Rather than conceptualising pain as a direct readout of tissue damage, Active Inference frames pain as an inferential process shaped by expectations, uncertainty, learning, bodily signals, and the social and therapeutic context. Within this view, clinical improvement involves updating maladaptive predictions, recalibrating threat-related precision, and restoring confidence in bodily signals through corrective experience.
While this framework has gained significant theoretical traction in recent years, measurements associated with this approach have yet to be explored as a potential predictive model in real-world musculoskeletal care. This PhD aims to bridge that gap.
The project will investigate whether Active Inference relevant measures can predict clinical outcomes in patients receiving chiropractic or osteopathic care for low back pain. It will examine whether baseline factors such as treatment expectations, catastrophising, therapeutic alliance, interoceptive accuracy, autonomic flexibility, and susceptibility to contextual modulation of pain are associated with later improvements in pain and disability.

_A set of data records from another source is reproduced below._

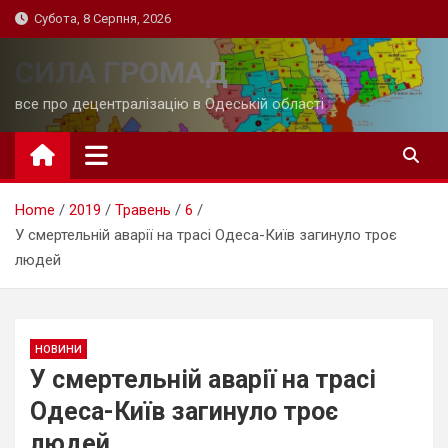
Skip
Субота, 8 Серпня, 2026
to
content
СИЛА ГРОМАД
все про децентралізацію в Одеській області
Home
2019
Травень
6
У смертельній аварії на трасі Одеса-Київ загинуло троє
людей
НОВИНИ
У смертельній аварії на трасі
Одеса-Київ загинуло троє
людей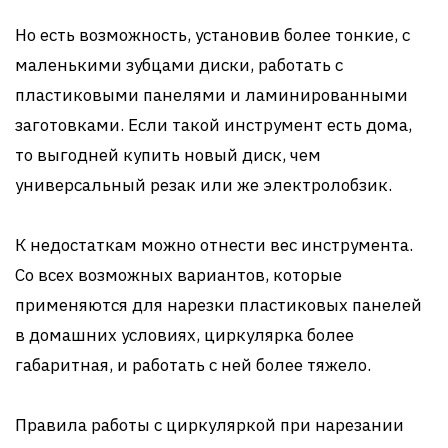
Но есть возможность, установив более тонкие, с
маленькими зубцами диски, работать с
пластиковыми панелями и ламинированными
заготовками. Если такой инструмент есть дома,
то выгодней купить новый диск, чем
универсальный резак или же электролобзик.
К недостаткам можно отнести вес инструмента.
Со всех возможных вариантов, которые
применяются для нарезки пластиковых панелей
в домашних условиях, циркулярка более
габаритная, и работать с ней более тяжело.
Правила работы с циркуляркой при нарезании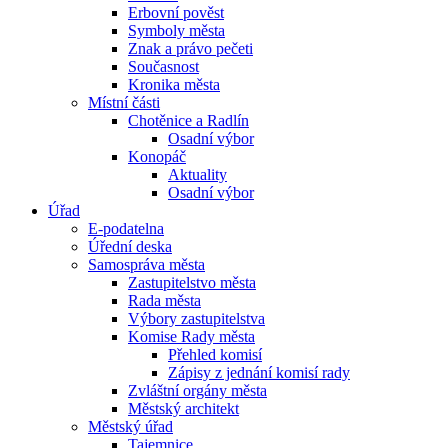
Erbovní pověst
Symboly města
Znak a právo pečeti
Současnost
Kronika města
Místní části
Chotěnice a Radlín
Osadní výbor
Konopáč
Aktuality
Osadní výbor
Úřad
E-podatelna
Úřední deska
Samospráva města
Zastupitelstvo města
Rada města
Výbory zastupitelstva
Komise Rady města
Přehled komisí
Zápisy z jednání komisí rady
Zvláštní orgány města
Městský architekt
Městský úřad
Tajemnice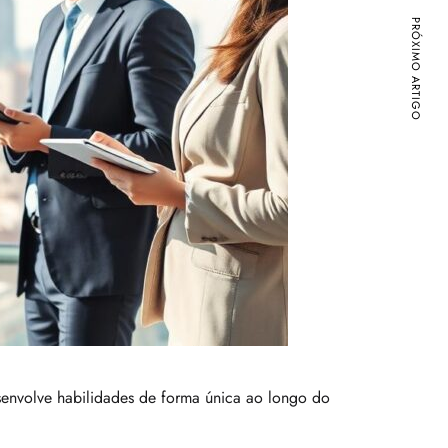
PRÓXIMO ARTIGO
senvolve habilidades de forma única ao longo do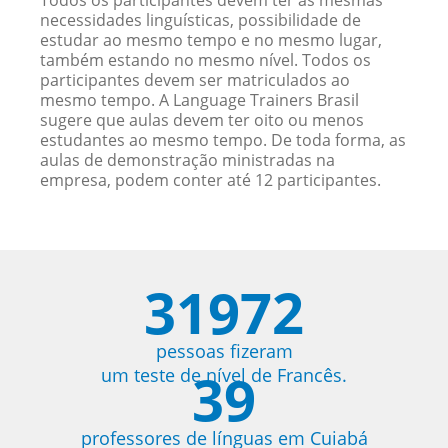
Todos os participantes devem ter as mesmas
necessidades linguísticas, possibilidade de
estudar ao mesmo tempo e no mesmo lugar,
também estando no mesmo nível. Todos os
participantes devem ser matriculados ao
mesmo tempo. A Language Trainers Brasil
sugere que aulas devem ter oito ou menos
estudantes ao mesmo tempo. De toda forma, as
aulas de demonstração ministradas na
empresa, podem conter até 12 participantes.
31972
pessoas fizeram
39
um teste de nível de Francês.
professores de línguas em Cuiabá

In addition, it will explore whether early changes in key variables, particularly expectations, alliance, and threat-related cognition might help explain why some patients improve while others do not. The overarching goal is to develop a theory-driven, clinically interpretable framework for understanding outcome variability and, ultimately, to inform future stratified or precision-informed approaches to musculoskeletal care.
The project is based in the Centre for PAIn Research (HSU Centre for PAIn Research | Health Sciences University) and is embedded within a growing research program spanning, theoretical, clinical and experimental research.
Supervision is provided by an experienced multidisciplinary team with international links. Applications are welcomed from UK and international candidates with backgrounds in health sciences, psychology, neuroscience, rehabilitation, or related fields, who are excited by theory-driven research with real-world clinical relevance and are keen to develop advanced skills in mixed-methods research, pain science, and predictive modelling.